Oleh: Ghofir Surya Pranata

Revisi Undang-Undang Pemilu pada awalnya masuk dalam Prolegnas Prioritas 2021 saat ini justru ramai dibincangkan pasalnya revisi yang diusulkan oleh DPR tersebut justru saat ini ditolak oleh mereka sendiri.

Beberapa fraksi partai juga demikian banyak yang menolak hanya karna kepentingan untuk mempersiapkan perebutan kursi kekuasaan. Bersamaan dengan 37 RUU lainnya revisi UU Pemilu diajukan oleh DPR dalam prolegnas prioritas tahun 2021 yang diajukan pada bulan November tahun lalu.

Para fraksi partai merespon dengan cukup serius dalam pembahasan revisi UU Pemilu ini karna berkaitan dengan pelaksanaan pelaksanaan Pilkada serentak bersama dengan pemilihan anggota legislatif dan pemilu presiden.

Sedangkan dalam Rancangan Undang-Undang yang baru dilaksanakan pada tahun 2022 dan 2023 lebih awal dari yang sebelumnya.
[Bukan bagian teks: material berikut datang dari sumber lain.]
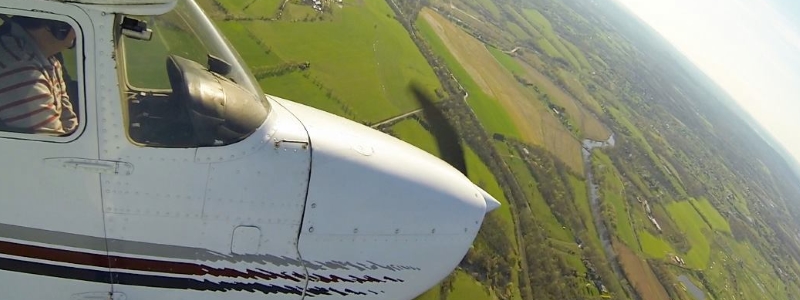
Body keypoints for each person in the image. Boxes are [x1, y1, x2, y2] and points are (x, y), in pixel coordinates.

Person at [0, 16, 78, 135]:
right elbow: (51, 142)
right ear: (60, 27)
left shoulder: (49, 59)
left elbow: (69, 123)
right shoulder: (21, 67)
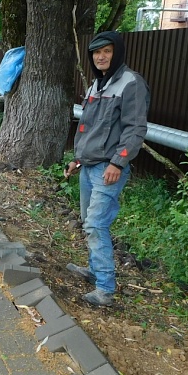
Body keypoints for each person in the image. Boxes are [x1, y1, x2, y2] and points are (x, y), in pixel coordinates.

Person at [64, 31, 150, 307]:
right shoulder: (95, 86)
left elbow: (135, 129)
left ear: (118, 53)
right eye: (96, 52)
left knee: (96, 224)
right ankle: (93, 270)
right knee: (90, 222)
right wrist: (77, 158)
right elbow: (87, 127)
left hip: (108, 168)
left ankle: (105, 290)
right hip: (88, 166)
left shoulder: (130, 83)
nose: (100, 57)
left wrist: (118, 162)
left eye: (107, 51)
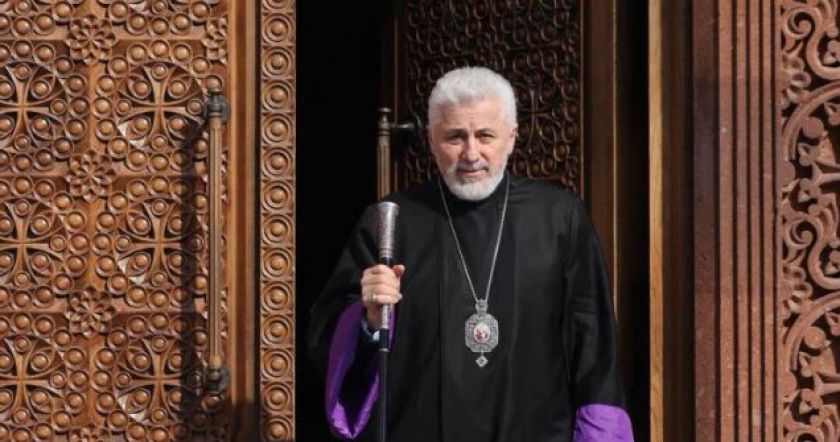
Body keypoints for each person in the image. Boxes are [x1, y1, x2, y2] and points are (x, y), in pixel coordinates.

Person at [307, 67, 633, 441]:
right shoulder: (390, 222)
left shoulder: (560, 219)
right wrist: (367, 317)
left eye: (485, 136)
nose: (471, 153)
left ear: (511, 138)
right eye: (455, 137)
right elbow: (330, 338)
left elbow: (594, 344)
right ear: (431, 140)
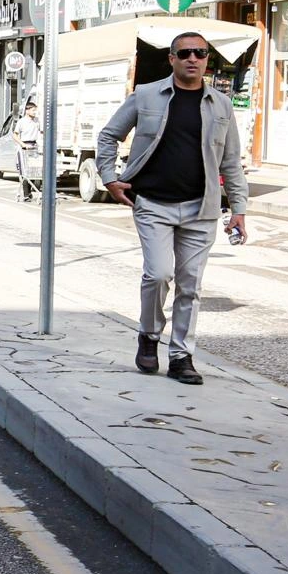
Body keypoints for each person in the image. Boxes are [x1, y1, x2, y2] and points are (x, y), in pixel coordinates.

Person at [97, 31, 248, 385]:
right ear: (172, 59)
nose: (192, 59)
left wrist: (238, 208)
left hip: (202, 209)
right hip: (152, 204)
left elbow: (231, 162)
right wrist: (109, 176)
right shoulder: (146, 95)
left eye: (200, 53)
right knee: (159, 274)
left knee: (191, 285)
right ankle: (149, 336)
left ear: (207, 59)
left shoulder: (221, 105)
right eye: (185, 54)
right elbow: (109, 135)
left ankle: (181, 356)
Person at [12, 99, 41, 202]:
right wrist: (23, 144)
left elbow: (41, 132)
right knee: (25, 171)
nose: (35, 112)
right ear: (27, 111)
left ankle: (30, 191)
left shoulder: (37, 121)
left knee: (34, 170)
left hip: (34, 146)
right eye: (33, 110)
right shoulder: (21, 122)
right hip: (24, 146)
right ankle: (26, 194)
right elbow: (15, 135)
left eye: (35, 110)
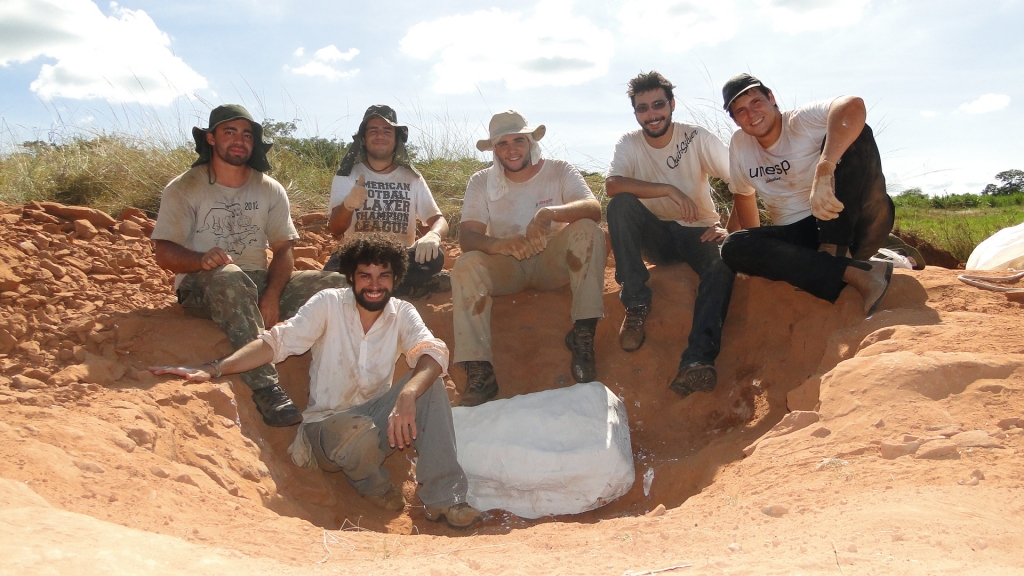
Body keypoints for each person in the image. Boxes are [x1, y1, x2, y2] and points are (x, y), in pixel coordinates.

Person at [150, 233, 482, 529]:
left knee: (428, 383)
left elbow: (431, 351)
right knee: (353, 432)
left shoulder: (402, 312)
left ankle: (445, 499)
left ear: (395, 279)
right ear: (351, 277)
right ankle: (375, 486)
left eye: (384, 276)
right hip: (326, 429)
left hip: (376, 424)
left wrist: (408, 394)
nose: (374, 284)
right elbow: (276, 343)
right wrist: (215, 368)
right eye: (365, 276)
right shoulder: (328, 303)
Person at [152, 104, 346, 428]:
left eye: (247, 134)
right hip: (205, 284)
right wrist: (200, 260)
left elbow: (283, 250)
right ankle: (266, 387)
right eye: (230, 132)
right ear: (211, 138)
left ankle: (342, 377)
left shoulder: (269, 188)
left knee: (339, 283)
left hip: (257, 282)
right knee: (230, 278)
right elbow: (163, 252)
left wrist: (272, 295)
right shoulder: (185, 187)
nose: (239, 140)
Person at [451, 111, 605, 406]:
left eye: (518, 140)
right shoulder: (481, 181)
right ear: (494, 150)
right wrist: (499, 245)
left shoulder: (559, 170)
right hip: (508, 267)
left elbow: (594, 208)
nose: (512, 150)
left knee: (588, 230)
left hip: (553, 262)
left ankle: (583, 333)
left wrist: (548, 214)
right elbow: (468, 237)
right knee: (466, 264)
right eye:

Yang menjadi pokok perhatian oleh para politikus adalah apabila benar akan dilaksanakan lebih awal maka akan berdampak ke beberapa kepala daerah yang akan mengalami kekosongan kepemimpinan

Beberapa kepala daerah seperti DKI Jakarta yang dipimpin oleh Anies Baswedan misalkan, kepala daerah Ibu Kota tersebut akan menjabat sampai tahun 2022. Apabila akan tetap dilaksanakan 2024 maka sudah dapat dipastikan akan mengalami kekosongan kepemimpinan selama 2 tahun.

Sehingga menurut saya apabila itu terjadi akan berpengaruh pada keberlangsungan daerah yang mengalami kekosongan kepemimpinan tersebut. Jika mengacu pada UU No. 10 Tahun 2016 tentang Pilkada, apabila dalam masa jeda pilkada maka jabatan kepala daerah akan diisi oleh penjabat (PJ).

Ketika berlangsungnya pilkada masih menjadi wajar jika dalam masa pilkada sementara akan diisi oleh pejabat yang berwenang. Namun apabila melihat kondisi kekosongan kepemimpinan selama dua tahun apakah dapat berjalan efektif?

Pejabat yang diusulkan oleh Kemendagri dan diajukan kepada Presiden. Sehingga tidak menutup kemungkinan Kemendari dan Presiden yang berwenang untuk menentukan siapa PJ di daerah. sehingga menurut saya akan berisiko menimbulkan perdebatan karna akan memicu adanya kepentingan politik yang dibawa oleh beberapa pihak. Pada konteks ini khususnya akan memicu perdebatan oleh politikus partai karna dapat menimbulkan kepentingan politik oleh partai yang sedang berkuasa.

Sehingga dalam menyikapi adanya kepentingan ini seharusnya Kemnedagri segera ditindaklanjuti dengan mengambil langkah untuk meminimalisir terjadi kepentingan politik tersebut dengan mengubah beberapa peraturan perundang-undangan yang mengatur tentang hal ini. 

Sehingga resiko terjadinya kepentingan politik selama masa kekosongan kepemimpinan tersebut dapat diatasi dengan misalnya melibatkan dinas yang berkaitan untuk dapat memberikan pengawasan dan memantau jalannnya pemerintahan selama kekosongan kepemimpinan.

Ditengah-tengah berbagai bencana yang terjadi di negeri ini pada awal tahun 2021 justru para petinggi elite pemerintah sibuk memikirkan jabatan dan kepentingan politiknya sungguh ironi.